Tentei recuar, fugir, ocultar-me; porém, logo me vi envolvido por aquelas pessoas que uivavam desesperadamente. Fui levado de roldão, empurrado, arrastado e era tal a aglomeração, que perdi-me dentro dela. Aquele bando de dementes era conduzido por soldados _ que agora conduziam a mim também. A cada momento, juntava-se a multidão outro vagabundo, como acontecera comigo que, mesmo querendo, não poderia mais se afastar da turba barulhenta.

Pensei que estivéssemos sendo conduzidos à prisão. Protestei. Em altas vozes bradei que não era um criminoso, enumerando meu nome, titulos e qualidades _ mas os guardas, se me ouviam, nem tiveram o trabalho de responder.

A caminhada foi longa. O frio era cortante e enregelava a todos. Misturei minhas lagrimas e meus lamentos ao coro de vozes horripilante, participando eu também, da triste sinfonia de dor.
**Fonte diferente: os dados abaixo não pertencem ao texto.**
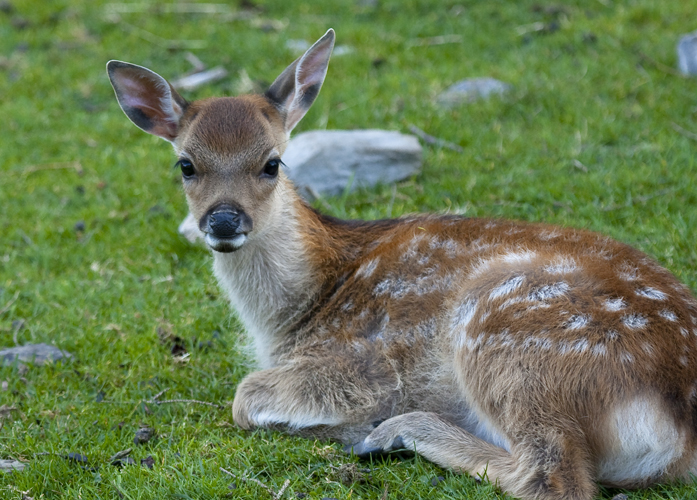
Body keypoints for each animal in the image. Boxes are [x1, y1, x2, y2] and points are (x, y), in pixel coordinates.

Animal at [104, 29, 697, 498]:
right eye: (186, 164)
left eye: (272, 163)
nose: (224, 221)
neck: (299, 309)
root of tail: (678, 423)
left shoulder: (365, 365)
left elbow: (245, 396)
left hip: (511, 334)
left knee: (552, 477)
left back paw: (392, 433)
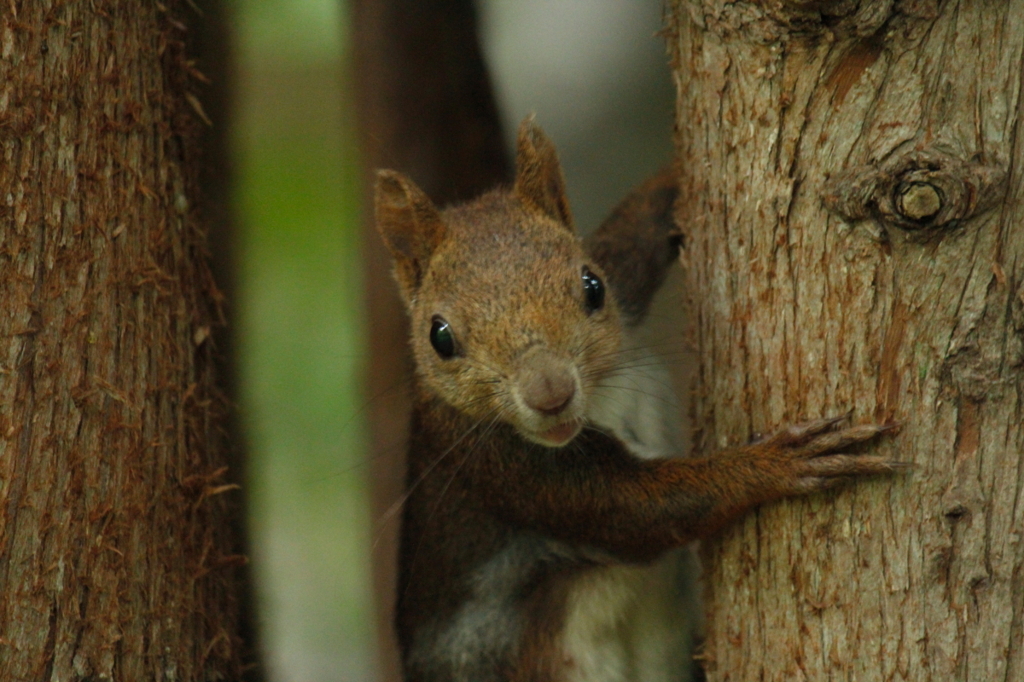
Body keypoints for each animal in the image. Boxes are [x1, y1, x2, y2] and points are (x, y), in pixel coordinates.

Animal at [376, 118, 905, 679]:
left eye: (592, 285)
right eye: (439, 337)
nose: (550, 393)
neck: (599, 402)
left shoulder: (622, 268)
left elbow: (644, 217)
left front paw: (672, 175)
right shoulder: (503, 466)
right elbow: (640, 510)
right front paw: (775, 463)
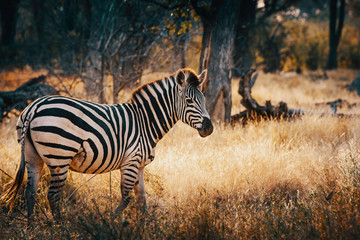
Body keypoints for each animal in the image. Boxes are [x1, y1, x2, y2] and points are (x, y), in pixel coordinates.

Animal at [0, 67, 214, 221]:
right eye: (189, 100)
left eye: (203, 99)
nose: (209, 128)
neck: (145, 121)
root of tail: (34, 107)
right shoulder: (131, 162)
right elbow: (126, 198)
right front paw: (111, 222)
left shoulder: (140, 165)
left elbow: (142, 200)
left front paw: (145, 228)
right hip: (59, 157)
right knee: (52, 195)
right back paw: (60, 228)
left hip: (32, 156)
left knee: (30, 192)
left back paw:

Finalmente, começamos começamos caminhar por um vale profundo. Caminhamos muito, muito.

Cavernas surgiram de um lado e de outro, numa espécie de ruas que nada mais eram que estreitas gargantas entre montanhas sombrias. Não se via terra no chão _ tudo eram pedras, lamaçais, pântanos, sombras. Entrávamos cada vez mais naquele abismo. Finalmente, no centro de grande praça encharcada, os soldados fizeram alto e, com eles, estacou a multidão.
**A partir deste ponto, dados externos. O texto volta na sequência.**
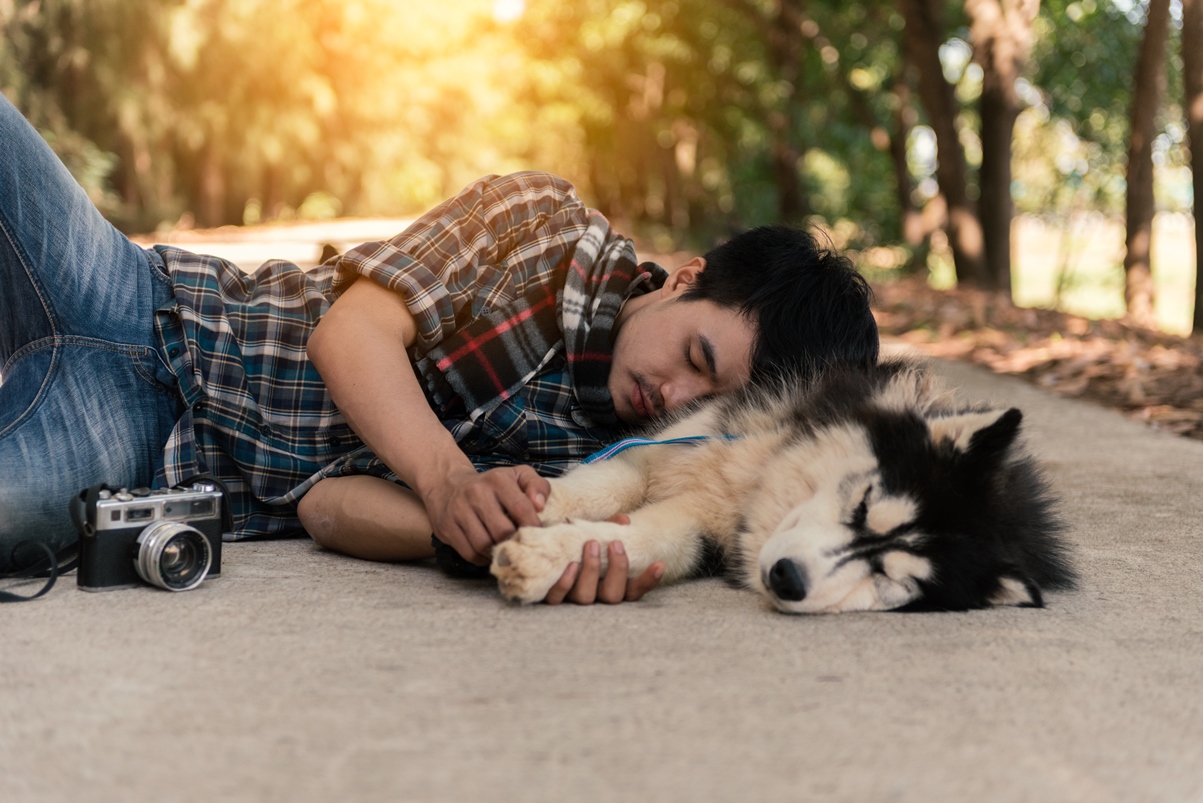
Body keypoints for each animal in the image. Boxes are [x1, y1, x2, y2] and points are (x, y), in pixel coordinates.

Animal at [493, 361, 1077, 611]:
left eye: (891, 579)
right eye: (864, 506)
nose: (787, 578)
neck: (752, 489)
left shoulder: (703, 536)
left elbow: (644, 537)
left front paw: (548, 557)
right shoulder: (670, 445)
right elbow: (603, 480)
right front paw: (534, 502)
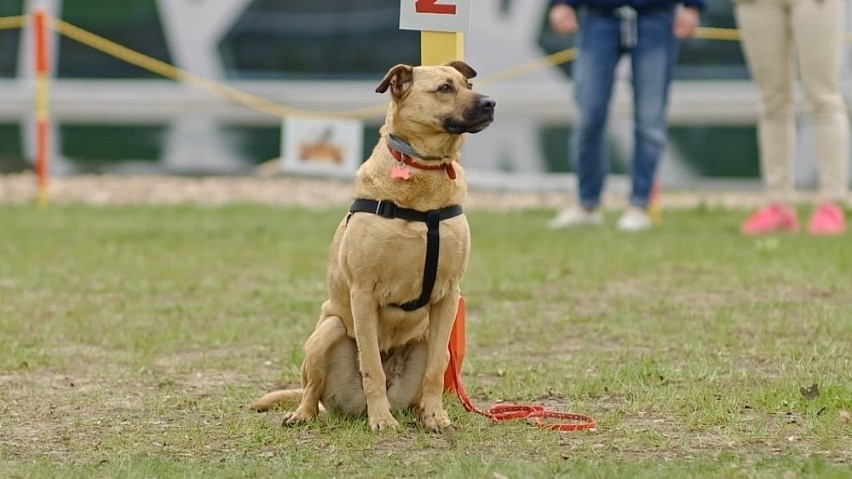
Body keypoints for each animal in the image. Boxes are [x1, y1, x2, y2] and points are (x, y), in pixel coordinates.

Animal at [251, 62, 492, 434]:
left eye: (468, 84)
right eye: (444, 88)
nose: (490, 103)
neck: (423, 173)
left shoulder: (449, 295)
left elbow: (434, 372)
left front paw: (436, 417)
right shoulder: (363, 292)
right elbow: (371, 368)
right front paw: (381, 420)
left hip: (429, 342)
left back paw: (421, 411)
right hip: (327, 331)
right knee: (311, 389)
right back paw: (305, 414)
Fizemos silêncio até percebermos que a soldadesca se retirava. Eles se afastaram, abandonando-nos ali. Sem sabermos o que significava aquilo, corremos atrás deles, procurando nos retirar também. mas foi em vão! Os pântanos, as cavernas, as ruelas eram tantas, que nos perdíamos num labirinto pois, para quaisquer lados onde olhássemos, para onde nos dirigíssemos, o cenário era sempre o mesmo. Estranho terror se apossou de todos nós.”

Uruaçu, 16 de dezembro de 2011.


Autor: NATALÍCIO CARDOSO DA SILVA é Delegado Regional da Polícia Civil de Goiás e espirita convicto.